§ **The problem**: Nothing but the lines from the one containing "451 449 442" through the one containing "156 168 2.48", both included, should be given again, each exactly as written below.
──────── Materials provided
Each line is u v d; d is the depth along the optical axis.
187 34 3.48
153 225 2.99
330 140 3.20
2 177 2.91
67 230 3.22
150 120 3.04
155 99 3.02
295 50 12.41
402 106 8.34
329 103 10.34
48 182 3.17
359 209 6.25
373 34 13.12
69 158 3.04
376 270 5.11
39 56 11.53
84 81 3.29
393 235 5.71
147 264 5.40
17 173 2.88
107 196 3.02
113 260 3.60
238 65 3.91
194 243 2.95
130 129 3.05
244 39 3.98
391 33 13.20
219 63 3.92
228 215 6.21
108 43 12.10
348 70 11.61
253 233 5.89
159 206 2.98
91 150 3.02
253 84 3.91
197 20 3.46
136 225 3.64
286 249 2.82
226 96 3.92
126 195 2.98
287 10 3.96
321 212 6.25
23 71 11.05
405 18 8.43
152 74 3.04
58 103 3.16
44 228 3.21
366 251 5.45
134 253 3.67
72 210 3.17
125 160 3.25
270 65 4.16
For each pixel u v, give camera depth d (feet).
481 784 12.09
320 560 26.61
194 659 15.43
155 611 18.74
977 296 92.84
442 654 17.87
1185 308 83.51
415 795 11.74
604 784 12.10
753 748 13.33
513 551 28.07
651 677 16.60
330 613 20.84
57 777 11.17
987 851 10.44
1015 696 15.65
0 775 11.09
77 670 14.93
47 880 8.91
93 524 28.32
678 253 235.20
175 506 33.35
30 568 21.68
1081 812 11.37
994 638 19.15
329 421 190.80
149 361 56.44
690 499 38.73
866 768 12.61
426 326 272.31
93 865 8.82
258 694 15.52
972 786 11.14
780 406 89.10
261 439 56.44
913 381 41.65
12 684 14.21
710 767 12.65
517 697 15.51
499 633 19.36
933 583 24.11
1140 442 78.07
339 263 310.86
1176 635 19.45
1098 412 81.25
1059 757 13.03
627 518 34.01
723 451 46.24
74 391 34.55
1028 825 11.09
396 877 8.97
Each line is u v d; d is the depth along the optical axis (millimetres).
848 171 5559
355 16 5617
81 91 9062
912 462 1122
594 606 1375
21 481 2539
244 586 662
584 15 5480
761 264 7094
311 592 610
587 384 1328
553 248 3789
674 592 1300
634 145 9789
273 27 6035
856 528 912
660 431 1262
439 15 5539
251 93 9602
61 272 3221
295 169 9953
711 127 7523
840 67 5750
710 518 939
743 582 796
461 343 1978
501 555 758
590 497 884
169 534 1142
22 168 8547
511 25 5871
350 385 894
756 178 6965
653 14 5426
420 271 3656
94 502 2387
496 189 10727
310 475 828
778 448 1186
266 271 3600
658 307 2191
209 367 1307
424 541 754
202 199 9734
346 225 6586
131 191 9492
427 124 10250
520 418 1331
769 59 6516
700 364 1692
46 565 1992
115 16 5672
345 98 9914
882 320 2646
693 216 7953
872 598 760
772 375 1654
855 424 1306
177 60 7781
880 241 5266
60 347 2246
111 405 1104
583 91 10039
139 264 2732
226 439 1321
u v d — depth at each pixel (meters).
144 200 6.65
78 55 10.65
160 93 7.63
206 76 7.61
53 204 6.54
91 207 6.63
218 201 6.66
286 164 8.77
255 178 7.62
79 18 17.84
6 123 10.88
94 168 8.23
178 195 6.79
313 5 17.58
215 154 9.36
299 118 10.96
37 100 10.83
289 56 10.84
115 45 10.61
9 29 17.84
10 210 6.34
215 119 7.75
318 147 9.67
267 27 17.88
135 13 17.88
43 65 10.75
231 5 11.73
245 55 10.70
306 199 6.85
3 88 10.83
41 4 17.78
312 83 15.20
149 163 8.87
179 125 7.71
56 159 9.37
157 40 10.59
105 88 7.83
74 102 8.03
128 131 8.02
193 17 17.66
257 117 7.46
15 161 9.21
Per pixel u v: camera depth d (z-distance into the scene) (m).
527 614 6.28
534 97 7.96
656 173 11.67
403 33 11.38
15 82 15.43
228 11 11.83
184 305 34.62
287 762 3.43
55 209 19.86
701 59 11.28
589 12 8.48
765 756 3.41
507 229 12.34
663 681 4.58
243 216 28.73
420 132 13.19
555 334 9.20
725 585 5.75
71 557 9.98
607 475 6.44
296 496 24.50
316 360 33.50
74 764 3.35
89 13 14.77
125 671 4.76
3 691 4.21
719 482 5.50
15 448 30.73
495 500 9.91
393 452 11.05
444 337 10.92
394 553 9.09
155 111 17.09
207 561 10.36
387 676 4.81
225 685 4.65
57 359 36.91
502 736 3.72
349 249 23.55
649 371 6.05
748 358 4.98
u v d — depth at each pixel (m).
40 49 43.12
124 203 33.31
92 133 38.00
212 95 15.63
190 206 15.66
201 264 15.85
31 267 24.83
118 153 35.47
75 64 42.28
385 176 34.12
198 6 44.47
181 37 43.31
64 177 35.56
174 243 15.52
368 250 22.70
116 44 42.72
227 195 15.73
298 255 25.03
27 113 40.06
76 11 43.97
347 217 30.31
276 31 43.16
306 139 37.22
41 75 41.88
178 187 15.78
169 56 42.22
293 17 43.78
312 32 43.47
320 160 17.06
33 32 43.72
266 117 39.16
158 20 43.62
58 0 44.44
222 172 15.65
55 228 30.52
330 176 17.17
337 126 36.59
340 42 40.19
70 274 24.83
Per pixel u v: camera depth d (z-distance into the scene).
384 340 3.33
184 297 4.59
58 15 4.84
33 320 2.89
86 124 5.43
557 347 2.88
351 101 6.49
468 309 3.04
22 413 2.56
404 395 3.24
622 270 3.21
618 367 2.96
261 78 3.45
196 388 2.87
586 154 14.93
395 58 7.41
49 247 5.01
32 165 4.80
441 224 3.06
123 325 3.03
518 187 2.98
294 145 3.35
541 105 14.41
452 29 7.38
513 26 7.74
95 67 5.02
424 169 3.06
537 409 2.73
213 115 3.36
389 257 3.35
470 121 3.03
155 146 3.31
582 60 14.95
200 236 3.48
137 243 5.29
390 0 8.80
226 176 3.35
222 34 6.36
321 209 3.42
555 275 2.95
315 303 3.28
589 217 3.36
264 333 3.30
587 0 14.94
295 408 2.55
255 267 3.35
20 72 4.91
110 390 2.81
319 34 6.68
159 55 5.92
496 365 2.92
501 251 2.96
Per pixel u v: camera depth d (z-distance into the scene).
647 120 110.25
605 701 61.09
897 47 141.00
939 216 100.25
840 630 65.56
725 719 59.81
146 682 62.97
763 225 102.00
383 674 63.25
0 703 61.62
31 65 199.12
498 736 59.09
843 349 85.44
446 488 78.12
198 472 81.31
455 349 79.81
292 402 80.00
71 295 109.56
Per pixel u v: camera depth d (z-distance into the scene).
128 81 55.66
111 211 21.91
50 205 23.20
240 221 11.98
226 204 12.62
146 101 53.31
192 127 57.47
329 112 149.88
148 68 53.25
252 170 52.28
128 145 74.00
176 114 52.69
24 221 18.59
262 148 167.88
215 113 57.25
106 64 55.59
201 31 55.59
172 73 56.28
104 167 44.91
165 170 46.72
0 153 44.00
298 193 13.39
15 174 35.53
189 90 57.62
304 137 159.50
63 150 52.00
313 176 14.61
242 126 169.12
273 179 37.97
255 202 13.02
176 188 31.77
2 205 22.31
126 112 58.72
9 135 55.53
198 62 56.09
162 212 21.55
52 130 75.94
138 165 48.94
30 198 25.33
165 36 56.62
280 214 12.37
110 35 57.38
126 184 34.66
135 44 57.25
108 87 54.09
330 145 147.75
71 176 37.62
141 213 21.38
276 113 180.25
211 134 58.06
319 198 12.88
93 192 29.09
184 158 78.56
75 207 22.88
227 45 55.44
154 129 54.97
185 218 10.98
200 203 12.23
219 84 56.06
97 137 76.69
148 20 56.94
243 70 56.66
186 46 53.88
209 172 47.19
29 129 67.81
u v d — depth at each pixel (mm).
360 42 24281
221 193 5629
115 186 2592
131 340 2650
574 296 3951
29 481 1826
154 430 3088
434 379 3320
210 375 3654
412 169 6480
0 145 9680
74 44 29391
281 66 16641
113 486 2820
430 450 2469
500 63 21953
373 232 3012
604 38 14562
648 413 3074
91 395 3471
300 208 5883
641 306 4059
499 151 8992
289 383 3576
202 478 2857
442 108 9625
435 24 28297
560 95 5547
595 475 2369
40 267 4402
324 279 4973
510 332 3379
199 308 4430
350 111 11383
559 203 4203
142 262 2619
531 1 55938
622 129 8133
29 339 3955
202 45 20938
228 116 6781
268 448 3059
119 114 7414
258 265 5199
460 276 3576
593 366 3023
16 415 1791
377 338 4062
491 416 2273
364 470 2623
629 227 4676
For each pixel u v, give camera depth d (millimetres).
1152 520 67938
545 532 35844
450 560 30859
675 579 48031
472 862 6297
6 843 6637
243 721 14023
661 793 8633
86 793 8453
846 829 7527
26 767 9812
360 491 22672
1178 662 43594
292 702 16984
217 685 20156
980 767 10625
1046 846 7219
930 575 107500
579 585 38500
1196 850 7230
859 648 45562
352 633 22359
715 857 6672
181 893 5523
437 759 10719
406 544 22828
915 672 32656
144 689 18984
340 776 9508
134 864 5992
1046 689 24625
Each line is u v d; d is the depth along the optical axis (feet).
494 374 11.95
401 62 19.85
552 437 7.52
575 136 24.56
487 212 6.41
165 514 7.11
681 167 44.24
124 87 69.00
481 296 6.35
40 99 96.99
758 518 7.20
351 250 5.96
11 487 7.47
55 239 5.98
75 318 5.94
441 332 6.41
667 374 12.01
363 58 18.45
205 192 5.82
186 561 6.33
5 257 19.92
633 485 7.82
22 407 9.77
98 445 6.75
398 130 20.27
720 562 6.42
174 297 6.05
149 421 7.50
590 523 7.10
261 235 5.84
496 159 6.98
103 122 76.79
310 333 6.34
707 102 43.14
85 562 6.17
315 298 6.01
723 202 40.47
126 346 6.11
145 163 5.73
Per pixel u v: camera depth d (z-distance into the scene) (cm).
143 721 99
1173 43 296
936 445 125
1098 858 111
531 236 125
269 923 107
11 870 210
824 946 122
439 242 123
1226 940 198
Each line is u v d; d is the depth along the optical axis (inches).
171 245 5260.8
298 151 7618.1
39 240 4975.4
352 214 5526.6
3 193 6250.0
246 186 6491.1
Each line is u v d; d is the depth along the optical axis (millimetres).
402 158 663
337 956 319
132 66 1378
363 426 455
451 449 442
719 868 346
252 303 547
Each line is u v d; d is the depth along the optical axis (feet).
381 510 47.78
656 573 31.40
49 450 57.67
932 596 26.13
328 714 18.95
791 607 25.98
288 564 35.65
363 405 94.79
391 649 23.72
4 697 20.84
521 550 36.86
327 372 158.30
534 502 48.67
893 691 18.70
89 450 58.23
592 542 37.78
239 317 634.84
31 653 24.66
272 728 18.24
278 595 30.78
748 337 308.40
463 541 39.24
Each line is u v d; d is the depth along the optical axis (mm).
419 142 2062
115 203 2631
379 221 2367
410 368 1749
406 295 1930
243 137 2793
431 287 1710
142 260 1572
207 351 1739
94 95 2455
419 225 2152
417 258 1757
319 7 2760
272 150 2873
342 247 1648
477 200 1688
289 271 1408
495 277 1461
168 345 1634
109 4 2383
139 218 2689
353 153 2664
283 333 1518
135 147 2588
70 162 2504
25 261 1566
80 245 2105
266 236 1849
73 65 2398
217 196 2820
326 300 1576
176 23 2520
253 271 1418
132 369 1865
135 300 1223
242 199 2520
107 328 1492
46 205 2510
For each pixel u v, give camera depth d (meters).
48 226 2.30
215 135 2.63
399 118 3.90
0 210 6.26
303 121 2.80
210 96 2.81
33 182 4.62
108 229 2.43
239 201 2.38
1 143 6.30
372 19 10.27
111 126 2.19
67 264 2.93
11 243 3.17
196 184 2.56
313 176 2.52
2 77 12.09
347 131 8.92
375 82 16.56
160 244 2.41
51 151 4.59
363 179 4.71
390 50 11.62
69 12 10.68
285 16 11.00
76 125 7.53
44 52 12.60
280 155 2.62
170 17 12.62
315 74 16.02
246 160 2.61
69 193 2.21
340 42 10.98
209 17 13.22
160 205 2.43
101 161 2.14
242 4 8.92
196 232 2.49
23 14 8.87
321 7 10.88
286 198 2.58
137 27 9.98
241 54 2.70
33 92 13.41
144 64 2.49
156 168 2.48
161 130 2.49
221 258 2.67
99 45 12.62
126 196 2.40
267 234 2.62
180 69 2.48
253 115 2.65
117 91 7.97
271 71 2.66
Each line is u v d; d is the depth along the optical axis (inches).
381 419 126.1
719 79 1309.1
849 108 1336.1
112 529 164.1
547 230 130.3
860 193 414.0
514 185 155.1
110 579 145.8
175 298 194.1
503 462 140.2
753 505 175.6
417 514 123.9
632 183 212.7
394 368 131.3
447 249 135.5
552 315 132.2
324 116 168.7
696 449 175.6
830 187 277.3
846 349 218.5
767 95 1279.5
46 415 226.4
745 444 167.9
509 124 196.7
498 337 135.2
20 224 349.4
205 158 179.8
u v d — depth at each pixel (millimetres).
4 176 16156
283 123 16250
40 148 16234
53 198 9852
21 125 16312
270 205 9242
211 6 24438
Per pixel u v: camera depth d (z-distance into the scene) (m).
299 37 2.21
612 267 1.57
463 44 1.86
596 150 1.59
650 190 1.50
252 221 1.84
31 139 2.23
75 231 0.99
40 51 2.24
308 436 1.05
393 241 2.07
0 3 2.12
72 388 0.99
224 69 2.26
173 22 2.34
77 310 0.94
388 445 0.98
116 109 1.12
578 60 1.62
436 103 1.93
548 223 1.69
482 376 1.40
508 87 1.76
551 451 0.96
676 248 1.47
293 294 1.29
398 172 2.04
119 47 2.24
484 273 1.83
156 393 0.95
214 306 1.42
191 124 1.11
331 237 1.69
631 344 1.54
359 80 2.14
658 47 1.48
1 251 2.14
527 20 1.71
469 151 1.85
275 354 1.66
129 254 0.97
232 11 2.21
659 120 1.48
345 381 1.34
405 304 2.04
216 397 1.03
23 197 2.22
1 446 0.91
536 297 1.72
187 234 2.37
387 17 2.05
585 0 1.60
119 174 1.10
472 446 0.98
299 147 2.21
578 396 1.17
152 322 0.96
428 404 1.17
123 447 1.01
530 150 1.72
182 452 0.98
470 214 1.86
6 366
────────────────
§ **Finished exercise**:
451 449 442
719 868 346
252 303 547
Each line is u v d; d is the depth along the optical axis (feet).
381 510 47.78
656 573 31.40
49 450 57.67
932 596 26.13
328 714 18.95
791 607 25.98
288 564 35.65
363 405 94.79
391 649 23.72
4 697 20.84
521 550 36.86
327 372 158.30
534 502 48.67
893 691 18.70
89 450 58.23
592 542 37.78
239 317 634.84
31 653 24.66
272 728 18.24
278 595 30.78
748 337 308.40
463 541 39.24
Each line is u v d; d is the depth along the optical axis (mm).
419 142 2062
115 203 2631
379 221 2367
410 368 1749
406 295 1930
243 137 2793
431 287 1710
142 260 1572
207 351 1739
94 95 2455
419 225 2152
417 258 1757
319 7 2760
272 150 2873
342 247 1648
477 200 1688
289 271 1408
495 277 1461
168 345 1634
109 4 2383
139 218 2689
353 153 2664
283 333 1518
135 147 2588
70 162 2504
25 261 1566
80 245 2105
266 236 1849
73 65 2398
217 196 2820
326 300 1576
176 23 2520
253 271 1418
132 369 1865
135 300 1223
242 199 2520
107 328 1492
46 205 2510
For each pixel u v, give camera depth d (meters).
48 226 2.30
215 135 2.63
399 118 3.90
0 210 6.26
303 121 2.80
210 96 2.81
33 182 4.62
108 229 2.43
239 201 2.38
1 143 6.30
372 19 10.27
111 126 2.19
67 264 2.93
11 243 3.17
196 184 2.56
313 176 2.52
2 77 12.09
347 131 8.92
375 82 16.56
160 244 2.41
51 151 4.59
363 179 4.71
390 50 11.62
69 12 10.68
285 16 11.00
76 125 7.53
44 52 12.60
280 155 2.62
170 17 12.62
315 74 16.02
246 160 2.61
69 193 2.21
340 42 10.98
209 17 13.22
160 205 2.43
101 161 2.14
242 4 8.92
196 232 2.49
23 14 8.87
321 7 10.88
286 198 2.58
137 27 9.98
241 54 2.70
33 92 13.41
144 64 2.49
156 168 2.48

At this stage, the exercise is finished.